From arcade games to consoles, computers to Game Boys, and smartphones to tablets, gaming and, therefore, game development has evolved rapidly over the last three decades. As technology has continued to expand, so has the world of development and possibilities for creatives in the industry. Yet, while cell phones are seemingly getting larger, with a desire for more visual space from consumers, another much, much smaller platform is on the horizon, providing an additional though exciting challenge for developers: the smartwatch.
While some publications like TechRadar.com have traced the history of the smartwatch to the early 1980s–with Seiko’s Pulsar NL C01, which could be connected to a printer and included a memory cartridge slot–the devices of yesteryear were not nearly as advanced as what is available to consumers now, mostly because of technological advances, like bluetooth and wireless connectivity, some 30 years later. In fact, up until very recently, the popularity and overall necessity of such a device was uncertain. Yet, with Apple selling 6 million of the devices since its release earlier this year, and with expectations to double that number with 4th quarter holiday sales, eyes are on the smartwatch as the next big (figuratively speaking, of course) thing.

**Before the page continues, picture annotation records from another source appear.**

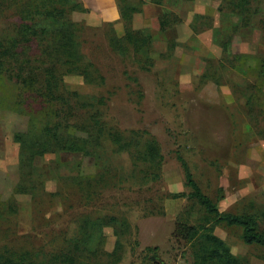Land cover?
<instances>
[{"label":"rangeland","instance_id":"1","mask_svg":"<svg viewBox=\"0 0 264 264\" xmlns=\"http://www.w3.org/2000/svg\"><path fill=\"white\" fill-rule=\"evenodd\" d=\"M74 1L79 11L66 19L93 79L63 73V88L100 113V144L89 154L35 158L34 190L21 192L18 138L29 120L0 103V203L12 207L0 215V248L31 251L42 264L70 250L89 222L88 248L110 254L98 264H192V246L173 236L181 222L211 229L242 264H264V246L245 244L241 228L171 197L190 192L181 158L220 213L254 215L264 228V0L238 29L241 18L221 11L222 0ZM167 13L179 22L160 30ZM14 24L0 11V39ZM132 31L149 36L147 44L127 43ZM0 89L16 93L2 78ZM30 103L41 109L40 99ZM147 143L157 148L154 160L138 155Z\"/></svg>","mask_w":264,"mask_h":264},{"label":"trees","instance_id":"2","mask_svg":"<svg viewBox=\"0 0 264 264\" xmlns=\"http://www.w3.org/2000/svg\"><path fill=\"white\" fill-rule=\"evenodd\" d=\"M162 1L153 0L155 4ZM222 1L221 11L241 18L242 23L237 29L246 27L252 4L257 0ZM5 10L10 11V15L15 18V24L12 34L0 39V78L16 93L11 98L0 89V103L28 116L29 127L25 133H21L18 141L24 181L21 192L29 193L34 190L36 183L33 179L35 158L59 152L93 153L100 144L103 124L99 112L88 111L92 106L86 99L63 88V73L78 74L87 81L93 79L91 65L84 64L79 53L77 26L66 19L68 14L79 11L78 3L74 0H0V11ZM178 22L177 16L167 13L159 21L158 27L164 30ZM149 39V36L132 31L127 35L126 42L133 43L138 49L147 44ZM116 43L123 42L116 40ZM260 62L264 68V60ZM98 78L101 82L102 78ZM32 98L35 101L40 99L41 109L32 108ZM85 114L90 117L83 120ZM70 128L86 136L71 134ZM113 137L118 145L128 147L129 143L122 144L119 135ZM141 148L143 151L138 152L139 157L155 159L157 148L153 143ZM179 161L185 186L190 192L173 194L171 197L195 200L207 215L213 217L216 224L241 228V239L245 244L264 246V228H260L258 218L250 214L220 213L193 179L187 164L181 158ZM5 210L11 212L12 207L0 203V215ZM115 220L111 218L109 222L114 223ZM93 225L83 222L77 243L70 250L48 254L42 264H98L104 256H110L101 247L88 248L86 243L94 231ZM173 236L192 246V264H242L209 228L179 222L175 225ZM33 256L31 251L0 248V264H38Z\"/></svg>","mask_w":264,"mask_h":264}]
</instances>
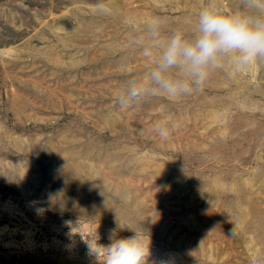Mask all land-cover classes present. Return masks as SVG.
Wrapping results in <instances>:
<instances>
[{"label":"rangeland","instance_id":"rangeland-1","mask_svg":"<svg viewBox=\"0 0 264 264\" xmlns=\"http://www.w3.org/2000/svg\"><path fill=\"white\" fill-rule=\"evenodd\" d=\"M98 2L0 0V264H101L113 232L150 242L148 264H264V61L118 103L132 80L154 87L168 38H193L202 9L264 8Z\"/></svg>","mask_w":264,"mask_h":264},{"label":"clouds","instance_id":"clouds-1","mask_svg":"<svg viewBox=\"0 0 264 264\" xmlns=\"http://www.w3.org/2000/svg\"><path fill=\"white\" fill-rule=\"evenodd\" d=\"M255 3L258 8H264V0H255ZM96 8L102 14L113 11L108 0H99ZM151 34L154 37L160 34L158 19L151 27ZM143 54L151 56L152 49L145 48ZM225 60H230L237 72L264 61V17L202 9L198 14V32L193 38H187L181 30L168 38L159 62L150 73L154 87L132 80L118 97V103L127 108L149 94L175 99L201 92L211 74L223 68ZM180 69L188 73L186 78L171 74L172 70ZM156 130L164 138L170 135V129L164 124H158ZM109 240L107 246H99L105 252L101 264H148L150 242L146 244L139 233L119 237L113 232Z\"/></svg>","mask_w":264,"mask_h":264}]
</instances>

Aki Järvilehto, CEO and founder of Everywear Games, personally believes that the smartwatch is the ideal gaming platform. Speaking about the Apple Watch, specifically, he said the smartwatch will change the development world for the following reasons: “They’re always available and will get you in the game in seconds, much faster than any other platform. We are already seeing a frequency of use among our players that is simply unprecedented in games.” And unlike other platforms, games are shorter, more simple, or what Järvilehto has called “Twitter-sized” entertainment, making games on the device possibly more addictive, resulting in more frequent use.
Not everyone is sold on smartwatch gaming, however. Some of the caution has been attributed to the difficulty for developers to manage advertising and for the lack of interest in paid games, in comparison to other platforms, at present. Nevertheless, experts suggest that dismissing the idea altogether could be a mistake, considering that shifts in gaming have been consistent with almost every new invention, using the fact that mobile gaming has exceeded desktop gaming in popularity, as an example.
Another factor for developers to consider is the decline in growth in mobile gaming revenue. Recent datashows that revenue of six popular mobile gaming companies grew a combined 1 percent in the second quarter of 2015, in stark contrast to the rapid growth in years prior, signaling that the market is at maturity. Research analyst and CFO for Zynga Asia suggests that what could save the industry is development in untapped markets and “unexplored territories.”
At any rate, smartwatch gaming is relatively new, so skepticism is natural. However, all signs point to continued growth and advancement. As with anything else, those who get there first will have some advantages and will likely be first to see the benefits. It’s too early to tell whether the platform will be as large as, say, cell phones or desktop; however, there is growth and that deserves some consideration.